Die Fehlannahme der Forscher
Und das ist noch milde ausgedrückt: Im zweiten Quartal ist das deutsche Bruttoinlandsprodukt um 0,1 Prozent geschrumpft. Die Stimmung und die Aussichten in den Unternehmen, die von Ökonomen monatlich abgefragt werden, sind seit Monaten im Sinkflug. Und auch die Konjunkturerwartungen der Fachleute an den Finanzmärkten sind im August eingebrochen, wie Anfang der Woche bekannt wurde.
Es ist gut möglich, dass ein weiteres Quartal ohne Wachstum folgt und Deutschland in die Rezession zurückfällt. Die größte Volkswirtschaft der EU ist und bleibt damit der Bremsklotz in Europa. In Italien, Frankreich und vor allem in Spanien läuft die Wirtschaft deutlich besser.

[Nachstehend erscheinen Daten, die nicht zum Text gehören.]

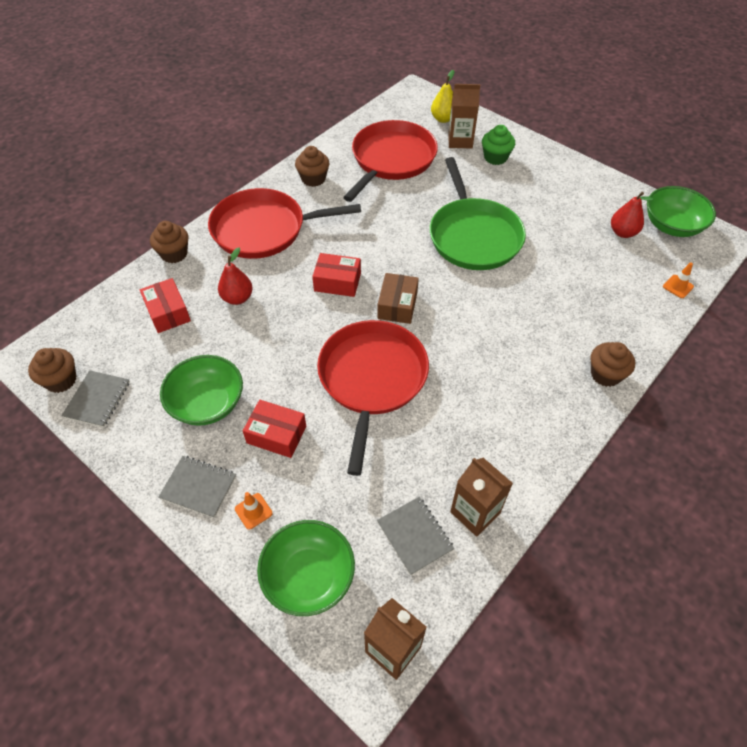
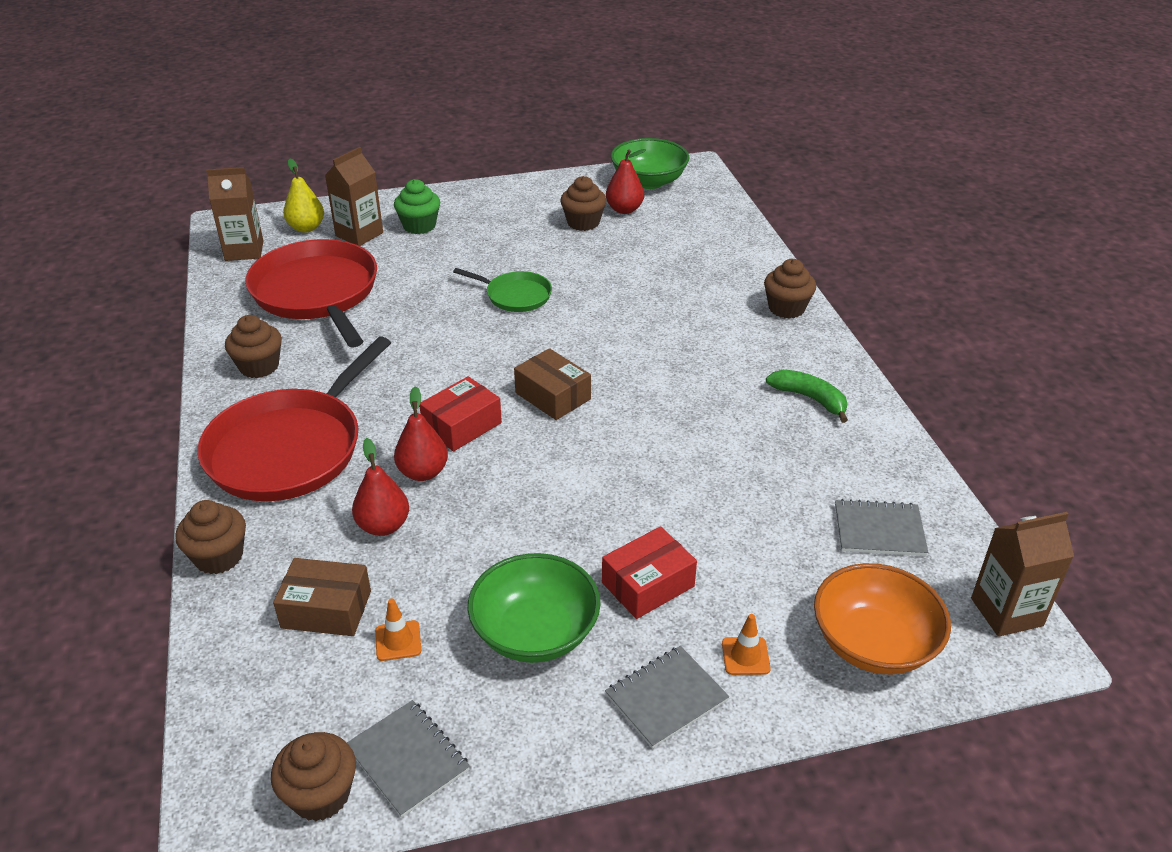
camera: 55 degrees left, 15 degrees down
red box [140,278,191,333] -> brown box [273,558,371,636]
green bowl [257,520,355,616] -> orange bowl [814,563,951,674]
red pan [317,320,429,476] -> none
green pan [430,157,526,270] -> green pan [453,268,552,312], size x0.50
brown carton [450,458,513,537] -> brown carton moved to [206,167,263,261]
orange traffic cone [663,262,694,298] -> orange traffic cone moved to [375,599,421,661]
none -> red pear [394,386,448,481]
none -> brown cupcake [560,176,606,231]
none -> green banana [766,370,848,423]

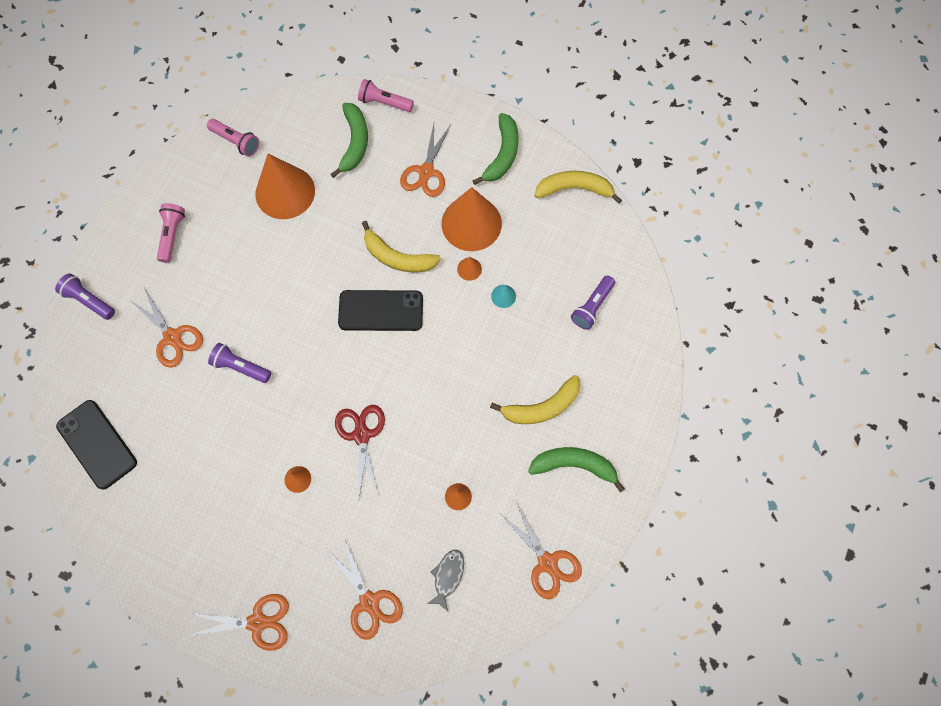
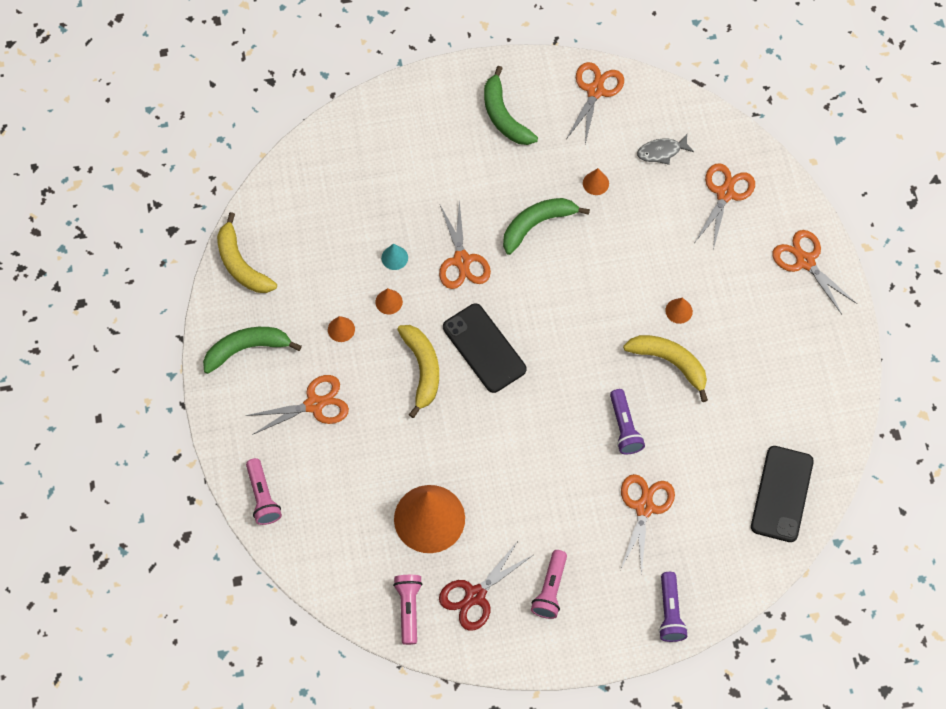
camera: 125 degrees left, 5 degrees down
pink flashlight [157,203,185,263] -> pink flashlight turned 45 degrees counterclockwise [531,550,567,619]
green banana [331,103,368,178] -> green banana moved to [503,198,590,255]
red scissors [335,405,385,498] -> red scissors moved to [439,540,533,631]
orange cone [441,187,502,251] -> orange cone [328,316,355,342], size x0.40
yellow banana [490,375,580,424] -> yellow banana moved to [623,335,708,402]
purple flashlight [571,275,615,330] -> none
none -> orange scissors [439,201,491,289]

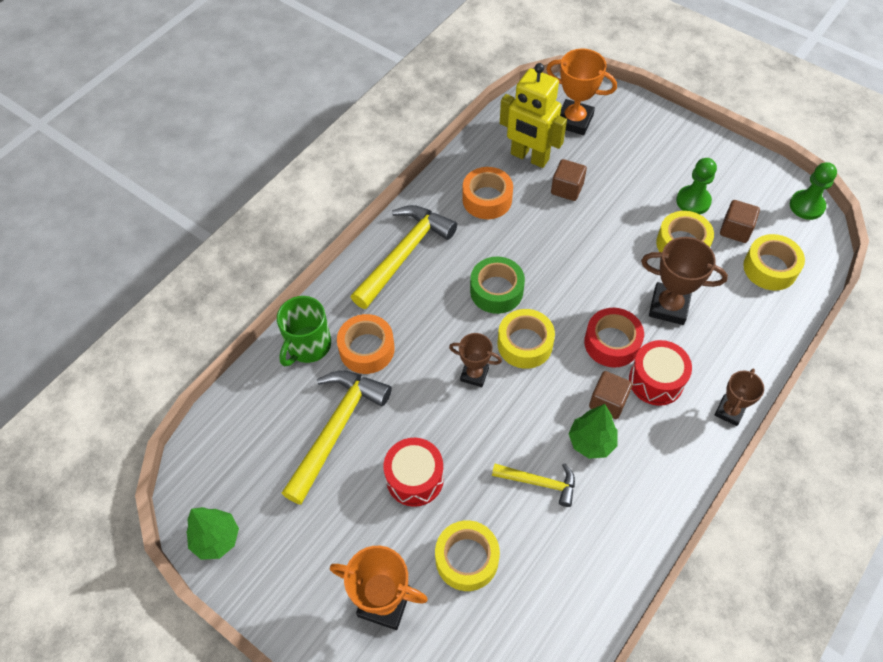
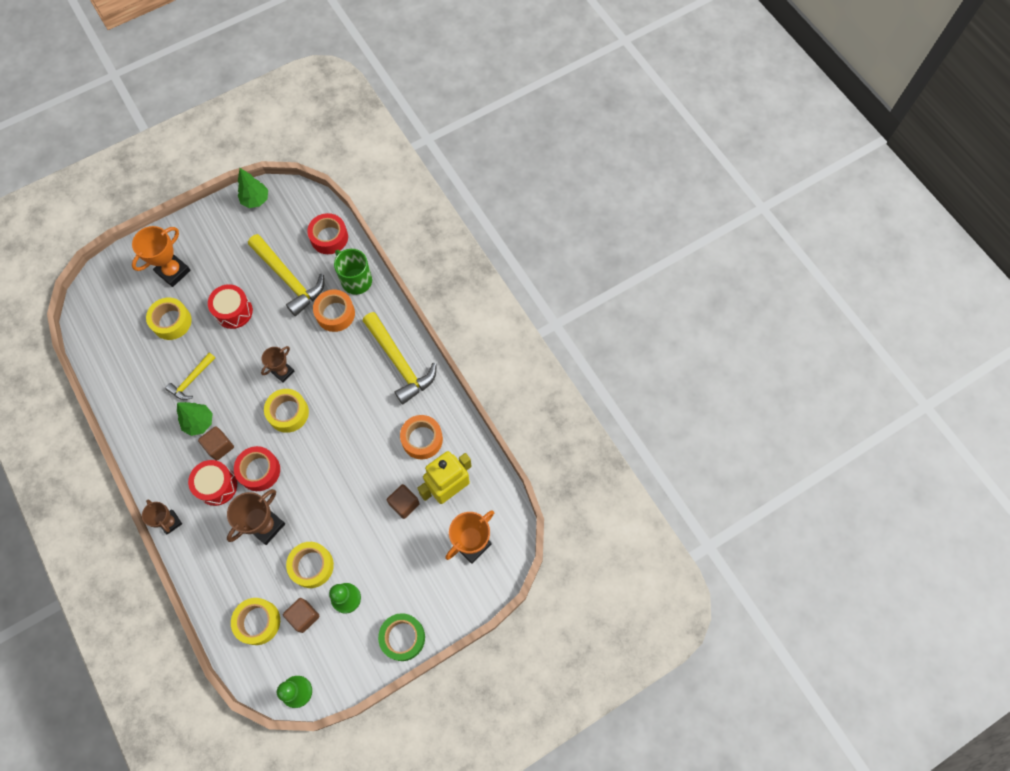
camera: 110 degrees right, 10 degrees up
green tape [470,256,525,314] -> green tape moved to [378,613,425,661]
none -> red tape [307,213,348,254]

Große Lust zu investieren hat niemand
Dass die Regierung Optimismus verbreitet, mag angesichts sinkender Umfragewerte kaum verwundern. Bedenklicher ist, dass auch die großen Forschungsinstitute monatelang einen Aufschwung kommen sahen, der sich nun als Phantom entpuppt hat. Ihre große Fehlannahme: Sobald die Inflation nachlässt und die Menschen dank steigender Löhne mehr Geld in der Tasche haben, werden sie wie wild shoppen gehen, verreisen und Autos kaufen.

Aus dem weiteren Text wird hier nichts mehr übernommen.